## Exercise details
Extract exactly the lines from the top of the records through the line containing "pinky pip: (59, 63)", and keep pictures out of the copy.

## Records

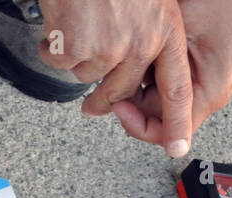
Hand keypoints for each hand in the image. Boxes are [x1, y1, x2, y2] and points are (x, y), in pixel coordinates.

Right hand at [39, 0, 192, 156]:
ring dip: (76, 54)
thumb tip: (126, 81)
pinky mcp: (76, 47)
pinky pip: (59, 63)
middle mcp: (140, 44)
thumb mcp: (148, 3)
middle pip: (119, 92)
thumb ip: (147, 37)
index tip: (177, 148)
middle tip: (90, 101)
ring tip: (78, 23)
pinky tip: (62, 21)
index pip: (177, 88)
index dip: (177, 122)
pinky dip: (53, 45)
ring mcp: (107, 48)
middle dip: (100, 99)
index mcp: (166, 31)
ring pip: (86, 77)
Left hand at [112, 0, 231, 147]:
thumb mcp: (183, 28)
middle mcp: (207, 93)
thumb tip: (119, 73)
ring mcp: (204, 82)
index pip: (164, 132)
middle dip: (134, 97)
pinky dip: (154, 68)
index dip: (134, 124)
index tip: (117, 104)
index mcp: (207, 94)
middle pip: (157, 113)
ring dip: (142, 80)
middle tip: (114, 76)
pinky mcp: (201, 68)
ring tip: (129, 58)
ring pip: (160, 95)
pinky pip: (170, 78)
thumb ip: (153, 55)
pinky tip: (145, 50)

## Result
Hand keypoints for each hand in the image. Boxes are [x1, y1, x2, y2] and points are (x, y), in pixel coordinates.

Right hand at [39, 0, 192, 156]:
ring dip: (76, 54)
thumb tip: (126, 81)
pinky mcp: (76, 47)
pinky pip: (59, 63)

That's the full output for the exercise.